Первая – кто, как не Семен, знал, где находится шишак, сколько он стоит и как его можно умыкнуть, не привлекая внимания? В доме живут только двое – баба Дуся и Семен, песик Бусик не в счет. А, между прочим, когда в семье случается убийство, первым делом проверяют самых близких: мужа, если убита жена, и жену, если муж. Следуя этой логике, в случае ограбления бабы Дуси первым подозреваемым должен быть ее внук.
Во-вторых, при расследовании преступлений сыщики всегда устанавливают того, кому это выгодно. Семен давно уговаривал бабку продать шишак. Недавно ему понадобились деньги, чтобы отправить старуху на дорогостоящее лечение, и он эти деньги где-то взял – я не забыла о случайно подслушанном разговоре соседей!
Я, правда, подумала, что речь шла о деньгах, которые Буряковы выручат за продажу Лизке и Митяю части своего участка…
Я позвонила подруге и спросила:
– Лиза, сколько просит за землю Семен Буряков?
– Да копейки! – обрадовалась подруга. – Не поверишь, за три сотки – двести тысяч!
– Всего?
– Ну, Семен же с Митяем лучшие друзья, потому и такая гуманитарная цена. А ты почему спрашиваешь?
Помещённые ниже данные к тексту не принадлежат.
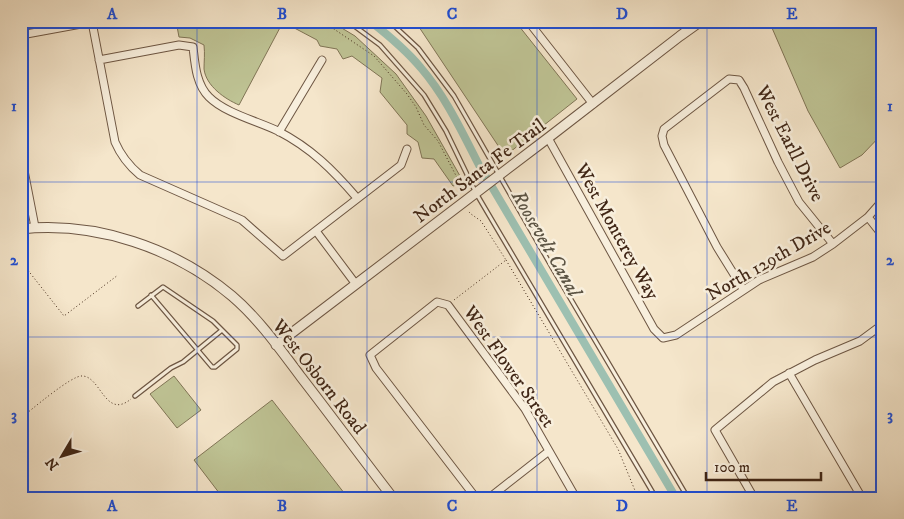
<svg xmlns="http://www.w3.org/2000/svg" width="904" height="519" font-family="'IM FELL DW Pica',serif">
<style>
.green{fill:#bfc495;stroke:#807556}
.lines{fill:none;stroke-linecap:round;stroke-linejoin:round}
.canal{stroke:#9dc0b1;stroke-width:8}
.service-casing{stroke:#6d5643;stroke-width:5.5}
.minor-casing{stroke:#6d5643;stroke-width:9}
.tertiary-casing{stroke:#6d5643;stroke-width:11}
.path{stroke:#402616;stroke-width:1;stroke-dasharray:1 2.5;stroke-linecap:butt}
.service{stroke:#f8efdd;stroke-width:3}
.minor{stroke:#f8efdd;stroke-width:7}
.tertiary{stroke:#f8efdd;stroke-width:9}
.grid{fill:none;stroke:#1d4ed8;stroke-width:1;stroke-opacity:0.55}
.labels{text-anchor:middle;stroke-width:5;stroke-linejoin:round;paint-order:stroke}
.street-label{font-size:19px;fill:#402616;stroke:#f8efdd}
.water-label{font-size:20px;font-style:italic;fill:#5c5444;stroke:#f8efdd}
.neatline{fill:none;stroke:#1d4ed8;stroke-width:2}
.grid-label{font-size:16px;text-anchor:middle;font-weight:bold;fill:#1d4ed8}
</style>
<rect width="100%" height="100%" fill="#f5e6cb"/>
<filter id="stains"><feTurbulence type="fractalNoise" baseFrequency=".004" numOctaves="4"/><feColorMatrix values="0 0 0 0 .2 0 0 0 0 .09 0 0 0 0 .02 0 0 0 .5 -.17"/></filter>
<radialGradient id="worn" r=".72"><stop offset=".6" stop-color="#630" stop-opacity="0"/><stop offset="1" stop-color="#630" stop-opacity=".3"/></radialGradient>
<path class="green" d="M21 21H57L21 29Z
M176 21H330L355 36 396 74 426 116 464 183 453 186 434 159 422 158 418 142 407 134V125L380 92 382 78 352 56 343 59 337 49 320 46 317 40 283 22 239 105C225 99 206 86 204 69 204 61 205 54 204 45L190 38 179 37Z
M415 21H515L577 99 505 156Z
M769 21H883V133L862 155 840 168 808 111Z
M174 376 201 410 177 428 150 394Z
M272 400 348 498H223L194 460Z"/>
<g class="lines">
<path class="canal" d="M370 21C388 35 407 51 421 68 446 97 462 132 479 165L676 498"/>
<g class="service-casing">
<path id="service" d="M346 21 353 25 380 45 424 95 446 131 476 193 656 498
M389 21 418 48 454 96 553 269 688 498
M138 306 163 287 213 321 237 345V349L215 367H212L151 295
M135 396 171 368 183 362 222 330"/>
</g>
<g class="minor-casing">
<path id="minor" d="M528 21 593 104
M21 35 92 22 115 142C121 156 128 165 140 175L242 220 283 256 401 165 407 149
M99 60 179 45 193 47C195 64 196 84 209 97 225 113 257 121 278 131 311 148 333 170 357 198
M279 132 322 60
M548 138 654 329 663 338 676 335 759 280 813 257 833 244 868 217 883 200
M21 155 35 227
M868 217 883 236
M316 231 355 283
M743 289 717 247 664 145 662 136 664 129 729 79 739 80 744 88 778 162 799 202 833 244
M789 373 862 498
M476 498 376 368 370 355 437 302 448 305 525 409 576 498
M489 498 549 451
M754 498 715 430 773 382 815 360 860 341 883 324"/>
</g>
<g class="tertiary-casing">
<path id="tertiary" d="M21 229C96 221 175 248 232 296 259 319 280 349 301 377 332 417 362 458 393 498
M276 345 548 138 680 36 701 21"/>
</g>
<path class="path" d="M322 21 374 56 407 94 416 107 424 125 438 141 464 191
M506 260 618 449 636 493 639 498
M21 263 23 264 64 316 118 275
M454 300 506 260 481 221 471 214 468 211
M21 418C31 410 72 375 82 376 101 376 105 420 131 399"/>
<use href="#service" class="service"/>
<use href="#minor" class="minor"/>
<use href="#tertiary" class="tertiary"/>
</g>
<path class="grid" d="M197 21V498M367 21V498M537 21V498M707 21V498M21 182H883M21 337H883"/>
<g class="labels">
<g class="street-label">
<text transform="translate(791 143) rotate(63)" y="7">West Earll Drive</text>
<text transform="translate(479 170) rotate(-37)" y="7">North Santa Fe Trail</text>
<text transform="translate(618 231) rotate(61)" y="7">West Monterey Way</text>
<text transform="translate(768 260) rotate(-30)" y="7">North 129th Drive</text>
<text transform="translate(510 366) rotate(55)" y="7">West Flower Street</text>
<text transform="translate(320 376) rotate(52)" y="7">West Osborn Road</text>
</g>
<g class="water-label">
<text transform="translate(547 243) rotate(60)" y="7">Roosevelt Canal</text>
</g>
</g>
<rect width="904" height="519" fill="none" stroke="#f5e6cb" stroke-width="55"/>
<g transform="translate(62 456) rotate(232)" stroke="#f8efdd" stroke-width="4" paint-order="stroke">
<path d="M0-4L9 19L0 12L-9 19Z" fill="#402616"/>
<text y="-8" font-size="14" font-weight="bold" text-anchor="middle" fill="#402616">N</text>
</g>
<path d="M706 472v8h115v-8" fill="none" stroke="#402616" stroke-width="2.5"/>
<text x="714" y="472" font-size="15" fill="#402616" stroke="#f8efdd" stroke-width="4" paint-order="stroke">100 m</text>
<rect x="28" y="28" width="848" height="464" class="neatline"/>
<g class="grid-label">
<text x="112" y="19">A</text>
<text x="282" y="19">B</text>
<text x="452" y="19">C</text>
<text x="622" y="19">D</text>
<text x="792" y="19">E</text>
<text x="14" y="111">1</text>
<text x="890" y="111">1</text>
<text x="14" y="265">2</text>
<text x="890" y="265">2</text>
<text x="14" y="420">3</text>
<text x="890" y="420">3</text>
<text x="112" y="511">A</text>
<text x="282" y="511">B</text>
<text x="452" y="511">C</text>
<text x="622" y="511">D</text>
<text x="792" y="511">E</text>
</g>
<rect width="100%" height="100%" filter="url(#stains)"/>
<rect width="100%" height="100%" fill="url(#worn)"/>
</svg>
– Потом расскажу, я сейчас в автобусе, мне неудобно говорить. – Я положила трубку.
Цифры не сходились: если за землю Буряковым причитается только двести тысяч, откуда триста на лечение бабушки? Вряд ли Семен мог добавить из своих накоплений, на селе сто тысяч – огромные деньги…
«А вот если он втихаря загнал коллекционеру шишак, – подсказал мой внутренний голос, – тогда все сходится».
– Шишак стоит гораздо дороже, чем триста тысяч, – машинально возразила я.
«Угу, потому и не жалко три сотни „косых“ на лечение единственной родственницы потратить», – поддакнул внутренний умник.
Вернувшись домой, я первым делом накормила кота, а потом пошла снимать белье с веревок на заднем дворе. В городе дождь шел уже давно, а до деревни только добрался и был еще редким, но вполне мог превратиться в серьезный ливень.